Difference between dal bukhara and dal makhni
This dal is fairly close to Dal Makhni, while Dal Bukhara brings out the distinct taste of the whole black lentil by its slow cooking over hours, the Dal Makhani has another ingredient in the form of kidney beans in it. Dal Makhani is associated to Moti Mahal, and Dal Bukhara is attribute of ITC Maurya.
How to make best Dal Bukhara
- Soak the dal for 6-8 hours.
- Be generous with butter and cream
- Let the dal cook on slow heat, with regular stirring
- Use a heavy bottom pan. A heavy bottom pan will avoid dal getting burnt or sticking to the pan.
- Give smoke to the dal. For doing so heat a piece of charcoal on high flame for 7-8 minutes. Now, keep a small bowl on the top of dal in the pan. Put burnt charcoal into that bowl. Pour 1 teaspoon of oil over it and cover the pan with lid. Let the smoke come out of charcoal and infuse in dal.
This dal bukhara is
- probably one of the best tasting dal
- authentic dal
- winner in the meal
Slow cooking vs pressure cooking
Dal bukhara is made in tandoor by slow cooking in the traditional recipe. Most of us, like you and I do not have tandoor at home. I have used pressure cooking technique and then simmering the dal to cook for about an hour.
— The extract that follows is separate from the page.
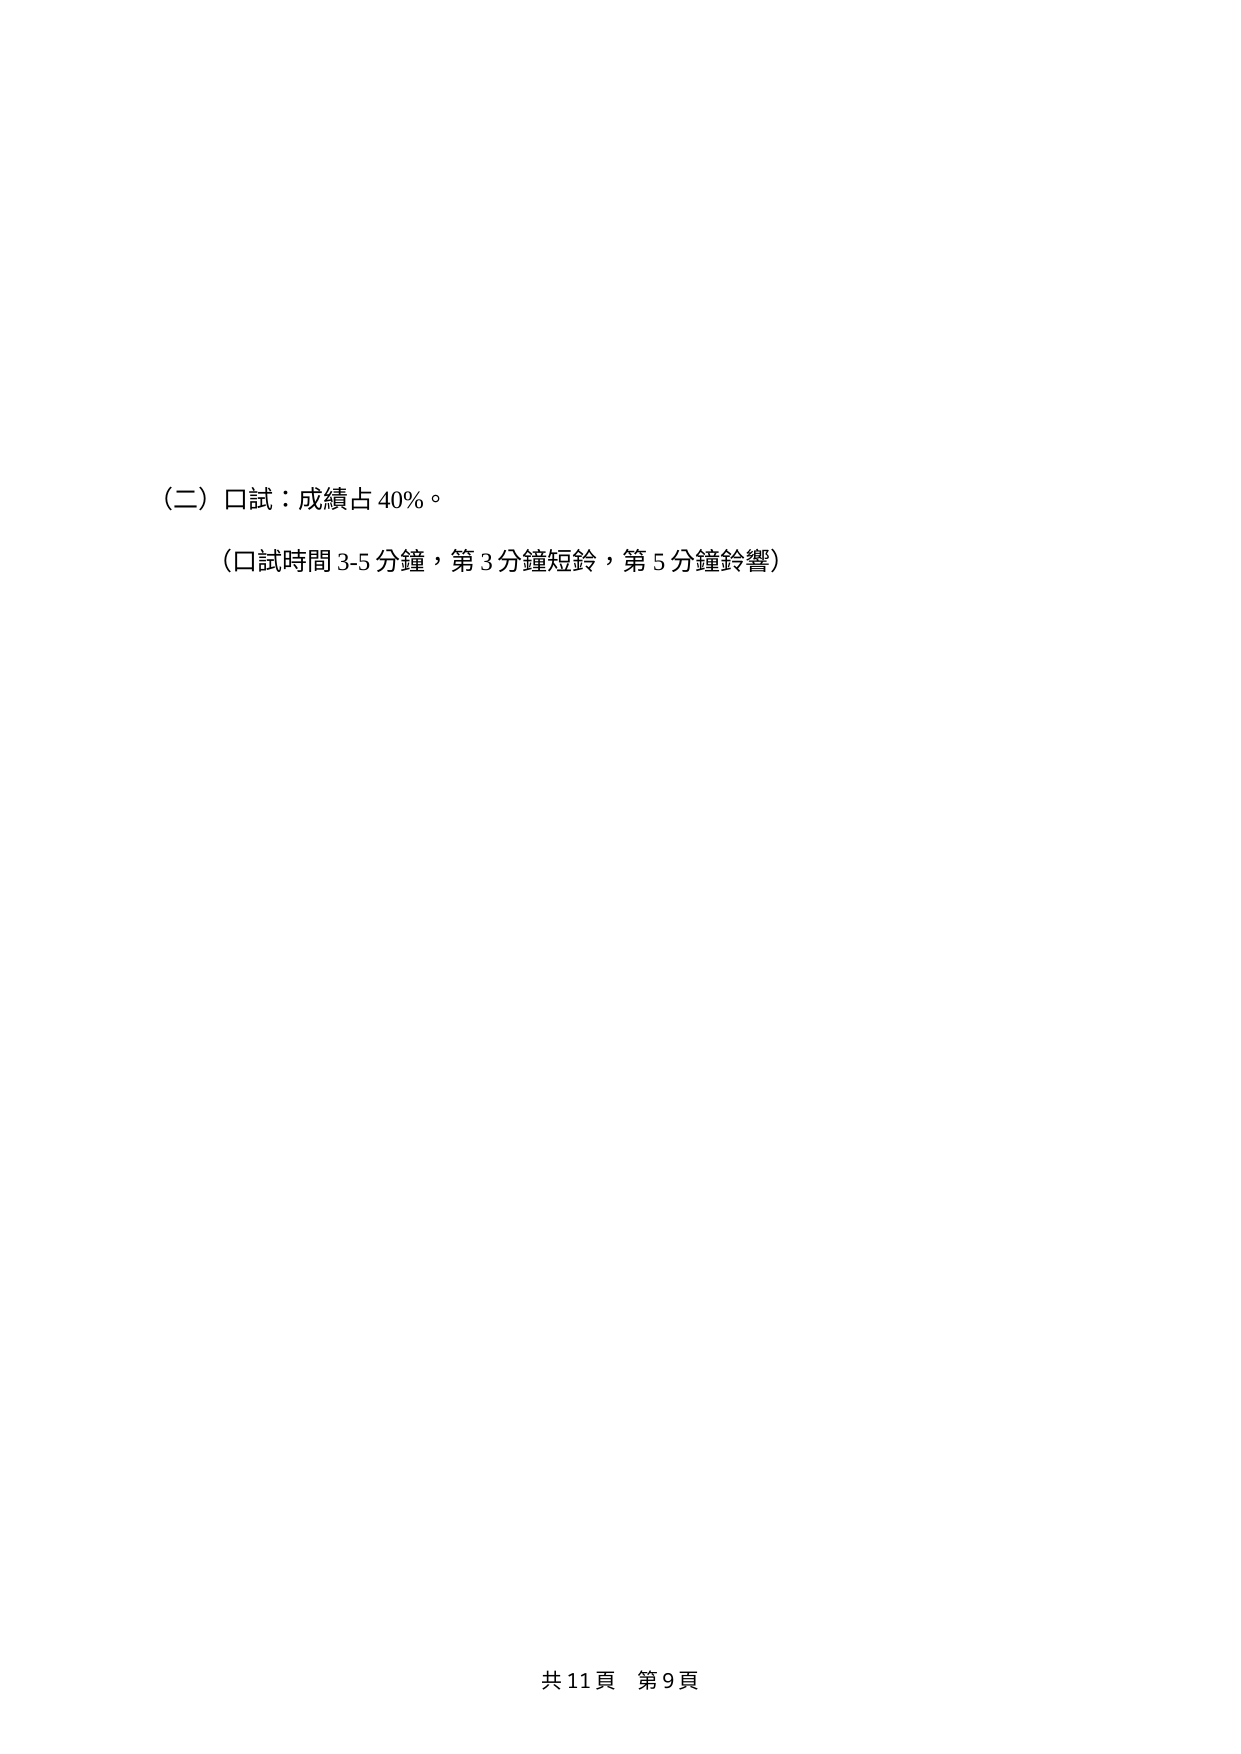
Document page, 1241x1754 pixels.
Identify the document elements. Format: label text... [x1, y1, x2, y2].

text （二）口試：成績占40%。 （口試時間3-5分鐘，第3分鐘短鈴，第5分鐘鈴響） [148, 456, 1122, 581]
Here is easy to follow Dal Bukhara recipe, make it and enjoy to your heart’s content 🙂
Have this dal bukhara with steamed rice or naan.
Do you like Dal / Dhal?
ITC Style Dal Bukhara
- 2 Cup Black Lentils / Whole Urad Dal
- 2 Onions Medium Size
- 3 Cloves Garlic
- 1 Inch Piece Ginger
- 4 Tomatoes Large Size
- 2 Green chillies
- 1 Teaspoon Red Chilli Powder
- 1/2 Teaspoon Turmeric Powder
- 1 Teaspoon Coriander Powder
- 1.5 Teaspoon Salt
- 1/4 Teaspoon Cinnamon Powder
- 1 Teaspoon Cumin Seeds
- 1/2 Cup Fresh Cream
- 2 Tablespoon Oil
- 3 Tablespoon Butter
- First of all, soak the dal in enough water for about 8 hours. Then pressure cook it with little salt and 2 cups of water for 3-4 whistle of cooker.
- Grind onion and garlic cloves to make a paste. Similarly grind tomatoes, green chillies and ginger piece to make tomato paste.
- Now heat oil in a pan / kadhai and add cumin seeds. Add onion paste to it and saute till it’s golden brown. Add all the spices and sauté again for a minute.
- Add tomato paste and roast till it start leaving oil.
- Add cooked dal into it with 2.5 cups of water. Now reduce the flame to low and let it cook for 50-55 minutes, stirring occasionally.
- Now add cream and butter to it and again cover the lid and let it cook for 25-30 more minutes.
- Switch off the heat and serve it hot with bread of your choice.
- For the best result to match exactly like ITC Bukhara, give this dal a smoky flavour. For doing so heat a piece of charcoal on high flame for 7-8 minutes. Now, keep a small bowl on the top of dal in the pan. Put burnt charcoal into that bowl. Pour 1 teaspoon of oil over it and cover the pan with lid. Let the smoke come out of charcoal and infuse in dal.